Working for landowners the Kent & Medway Partnerships NHS Trust, the Clague designed scheme secures a residential use on what is one of the very best sites in the town center. As modern replacement health service centres were developed elsewhere in the District, the NHS Trust has gradually reduced the number of their staff based on the site, making it available for conversion to residential use and thus funding further health infrastructure investment in the District.
The site was originally occupied by a Georgian villa which was extended in various phases from 1890 to 1930 to form the first purpose built Homeopathic Hospital in the country. The various extensions and remodellings during this period eventually subsumed the original Georgian house into a substantial three storey institutional building of unique appearance featuring a range of architectural influences including neo Georgian, Arts & Crafts and Scottish Baronial.
The internal re-ordering and conversion to residential use means that some of the later ad-hoc extensions and visual clutter such as fire escapes and lift shafts serving the former wards & offices can be removed from the primary elevations. The historic features such as balconies, covered verandas, cut stone detailing and the original timber sash windows are to be restored and archive photographs of the buildings helped to clarify the original appearance of some of these features.

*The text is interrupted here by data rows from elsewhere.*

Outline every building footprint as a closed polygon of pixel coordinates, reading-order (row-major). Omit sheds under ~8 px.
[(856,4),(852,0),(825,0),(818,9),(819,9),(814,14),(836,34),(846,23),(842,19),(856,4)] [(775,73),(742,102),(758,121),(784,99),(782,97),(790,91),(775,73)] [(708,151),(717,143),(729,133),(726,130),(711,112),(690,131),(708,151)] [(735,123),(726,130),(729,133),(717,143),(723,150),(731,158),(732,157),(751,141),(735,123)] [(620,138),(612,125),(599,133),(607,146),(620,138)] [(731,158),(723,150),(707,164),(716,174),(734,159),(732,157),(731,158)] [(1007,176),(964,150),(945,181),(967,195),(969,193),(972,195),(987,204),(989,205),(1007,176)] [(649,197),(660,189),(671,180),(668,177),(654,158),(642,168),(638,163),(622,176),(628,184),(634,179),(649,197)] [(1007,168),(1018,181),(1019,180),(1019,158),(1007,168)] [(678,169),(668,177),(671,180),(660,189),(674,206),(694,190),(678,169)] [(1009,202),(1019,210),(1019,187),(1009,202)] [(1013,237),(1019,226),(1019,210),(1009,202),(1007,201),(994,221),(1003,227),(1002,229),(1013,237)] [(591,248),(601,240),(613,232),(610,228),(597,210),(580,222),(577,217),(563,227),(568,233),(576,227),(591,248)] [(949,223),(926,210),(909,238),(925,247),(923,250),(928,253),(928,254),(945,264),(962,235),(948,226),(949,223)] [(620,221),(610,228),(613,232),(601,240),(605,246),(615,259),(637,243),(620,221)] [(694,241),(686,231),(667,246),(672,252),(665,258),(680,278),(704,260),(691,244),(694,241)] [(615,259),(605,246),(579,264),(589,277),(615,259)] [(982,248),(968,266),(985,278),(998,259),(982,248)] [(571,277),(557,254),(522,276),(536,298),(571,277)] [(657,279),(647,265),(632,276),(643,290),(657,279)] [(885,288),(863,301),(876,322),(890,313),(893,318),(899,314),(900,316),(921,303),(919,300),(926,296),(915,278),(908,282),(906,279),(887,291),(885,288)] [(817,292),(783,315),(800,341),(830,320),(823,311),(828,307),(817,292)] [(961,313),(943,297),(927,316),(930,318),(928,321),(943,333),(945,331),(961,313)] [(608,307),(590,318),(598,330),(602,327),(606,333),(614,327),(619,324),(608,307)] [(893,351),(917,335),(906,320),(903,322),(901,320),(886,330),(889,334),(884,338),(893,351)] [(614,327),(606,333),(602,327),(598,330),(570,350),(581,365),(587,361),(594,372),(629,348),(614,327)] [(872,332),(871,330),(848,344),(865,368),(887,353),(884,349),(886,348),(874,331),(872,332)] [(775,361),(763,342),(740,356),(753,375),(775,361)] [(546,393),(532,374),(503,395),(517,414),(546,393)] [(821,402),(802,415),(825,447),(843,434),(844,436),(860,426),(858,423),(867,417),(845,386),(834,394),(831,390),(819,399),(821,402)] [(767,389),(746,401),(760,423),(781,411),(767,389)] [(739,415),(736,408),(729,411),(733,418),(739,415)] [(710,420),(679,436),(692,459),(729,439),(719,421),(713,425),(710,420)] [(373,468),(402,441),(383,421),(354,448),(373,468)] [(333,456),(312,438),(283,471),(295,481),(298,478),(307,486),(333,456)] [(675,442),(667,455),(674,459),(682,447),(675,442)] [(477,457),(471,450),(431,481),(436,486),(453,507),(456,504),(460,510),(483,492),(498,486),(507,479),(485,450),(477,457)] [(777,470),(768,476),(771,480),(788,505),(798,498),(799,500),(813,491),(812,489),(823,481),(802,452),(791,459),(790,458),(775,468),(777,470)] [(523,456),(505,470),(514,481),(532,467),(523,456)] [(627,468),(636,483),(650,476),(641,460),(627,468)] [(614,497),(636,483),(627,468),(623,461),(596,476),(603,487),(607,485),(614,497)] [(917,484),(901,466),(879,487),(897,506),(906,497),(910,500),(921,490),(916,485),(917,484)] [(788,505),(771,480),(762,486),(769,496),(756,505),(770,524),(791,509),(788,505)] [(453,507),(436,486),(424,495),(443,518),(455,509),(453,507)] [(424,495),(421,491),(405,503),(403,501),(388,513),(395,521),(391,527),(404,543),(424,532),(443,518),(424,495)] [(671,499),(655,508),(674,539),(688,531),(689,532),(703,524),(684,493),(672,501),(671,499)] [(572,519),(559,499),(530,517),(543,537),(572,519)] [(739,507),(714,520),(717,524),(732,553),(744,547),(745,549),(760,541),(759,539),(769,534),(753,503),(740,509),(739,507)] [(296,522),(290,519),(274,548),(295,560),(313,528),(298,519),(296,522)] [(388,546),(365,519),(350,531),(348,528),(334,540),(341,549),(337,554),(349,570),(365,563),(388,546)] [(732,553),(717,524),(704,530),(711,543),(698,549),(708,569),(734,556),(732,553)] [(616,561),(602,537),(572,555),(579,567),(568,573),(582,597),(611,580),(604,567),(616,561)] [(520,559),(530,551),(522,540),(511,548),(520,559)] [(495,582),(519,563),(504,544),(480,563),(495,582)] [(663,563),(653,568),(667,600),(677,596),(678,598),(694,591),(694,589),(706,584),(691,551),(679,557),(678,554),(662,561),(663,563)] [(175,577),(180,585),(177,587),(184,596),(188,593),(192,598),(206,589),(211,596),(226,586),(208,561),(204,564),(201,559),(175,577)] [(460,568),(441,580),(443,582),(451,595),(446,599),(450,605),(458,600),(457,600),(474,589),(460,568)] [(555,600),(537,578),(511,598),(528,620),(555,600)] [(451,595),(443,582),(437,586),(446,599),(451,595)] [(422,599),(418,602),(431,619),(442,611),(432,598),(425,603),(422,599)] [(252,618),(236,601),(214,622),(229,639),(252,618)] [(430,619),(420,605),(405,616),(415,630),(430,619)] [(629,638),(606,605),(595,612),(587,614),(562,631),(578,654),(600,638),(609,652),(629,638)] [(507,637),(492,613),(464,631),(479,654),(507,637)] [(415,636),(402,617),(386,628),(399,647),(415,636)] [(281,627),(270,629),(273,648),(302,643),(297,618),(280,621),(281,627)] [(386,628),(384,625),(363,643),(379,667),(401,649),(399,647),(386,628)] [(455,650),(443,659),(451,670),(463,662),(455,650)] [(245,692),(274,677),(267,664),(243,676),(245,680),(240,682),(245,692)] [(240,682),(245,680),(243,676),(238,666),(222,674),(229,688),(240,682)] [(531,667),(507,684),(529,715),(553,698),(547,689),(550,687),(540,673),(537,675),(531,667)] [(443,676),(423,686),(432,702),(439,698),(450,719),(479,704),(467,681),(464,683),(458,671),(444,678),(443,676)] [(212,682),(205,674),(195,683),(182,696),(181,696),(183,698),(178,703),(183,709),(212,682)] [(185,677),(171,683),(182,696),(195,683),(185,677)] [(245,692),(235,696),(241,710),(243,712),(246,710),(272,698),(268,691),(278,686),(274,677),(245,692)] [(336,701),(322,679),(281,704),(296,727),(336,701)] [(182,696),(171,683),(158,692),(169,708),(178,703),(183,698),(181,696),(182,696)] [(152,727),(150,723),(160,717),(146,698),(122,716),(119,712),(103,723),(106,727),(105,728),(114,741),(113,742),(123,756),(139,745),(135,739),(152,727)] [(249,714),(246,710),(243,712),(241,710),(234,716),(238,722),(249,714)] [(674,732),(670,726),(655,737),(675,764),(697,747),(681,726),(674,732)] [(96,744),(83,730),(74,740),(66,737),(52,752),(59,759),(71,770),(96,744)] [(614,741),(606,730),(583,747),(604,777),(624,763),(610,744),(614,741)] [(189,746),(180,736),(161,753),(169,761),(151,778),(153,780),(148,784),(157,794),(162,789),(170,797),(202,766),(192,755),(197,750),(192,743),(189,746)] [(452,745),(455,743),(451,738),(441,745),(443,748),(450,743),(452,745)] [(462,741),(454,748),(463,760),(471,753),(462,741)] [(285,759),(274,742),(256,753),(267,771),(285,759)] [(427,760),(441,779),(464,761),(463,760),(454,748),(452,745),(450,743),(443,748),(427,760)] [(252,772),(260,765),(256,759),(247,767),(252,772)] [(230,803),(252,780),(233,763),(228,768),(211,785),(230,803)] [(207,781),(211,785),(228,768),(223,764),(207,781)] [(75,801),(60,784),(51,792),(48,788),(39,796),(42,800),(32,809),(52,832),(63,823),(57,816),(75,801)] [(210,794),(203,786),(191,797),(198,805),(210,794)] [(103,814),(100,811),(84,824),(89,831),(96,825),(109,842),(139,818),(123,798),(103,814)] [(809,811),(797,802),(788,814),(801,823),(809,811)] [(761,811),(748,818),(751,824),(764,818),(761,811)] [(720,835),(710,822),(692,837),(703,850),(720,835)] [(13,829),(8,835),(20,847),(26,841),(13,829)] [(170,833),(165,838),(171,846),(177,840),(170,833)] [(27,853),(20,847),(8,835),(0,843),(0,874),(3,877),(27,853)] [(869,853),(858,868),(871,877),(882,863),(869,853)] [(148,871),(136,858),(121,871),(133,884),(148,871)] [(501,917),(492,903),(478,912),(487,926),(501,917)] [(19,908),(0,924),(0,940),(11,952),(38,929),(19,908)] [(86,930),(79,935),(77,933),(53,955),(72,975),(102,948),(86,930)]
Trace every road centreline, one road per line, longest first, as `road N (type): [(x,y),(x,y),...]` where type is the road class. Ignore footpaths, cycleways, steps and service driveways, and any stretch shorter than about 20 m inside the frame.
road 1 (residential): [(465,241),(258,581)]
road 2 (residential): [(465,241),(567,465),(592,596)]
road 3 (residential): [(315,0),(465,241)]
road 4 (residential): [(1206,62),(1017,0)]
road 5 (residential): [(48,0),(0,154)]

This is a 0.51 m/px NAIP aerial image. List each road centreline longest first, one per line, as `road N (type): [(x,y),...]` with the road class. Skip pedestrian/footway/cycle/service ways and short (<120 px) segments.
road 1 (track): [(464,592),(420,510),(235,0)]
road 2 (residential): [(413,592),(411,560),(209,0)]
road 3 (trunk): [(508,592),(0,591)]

A wonderful rear garden with mature horse chestnut trees has been retained as a shared amenity space for the residents of the 12 proposed apartments. The apartments range from 70 to 120 square meters featuring open plan living areas which draw much of their character from re-use of the quirky existing features such as bay windows, vaulted ceilings and turrets. The scheme re-used an existing parking area to provide on-site car parking and with the provision of basement level shared storage areas and common rooms internally, these new apartments will make for exceptional town centre homes.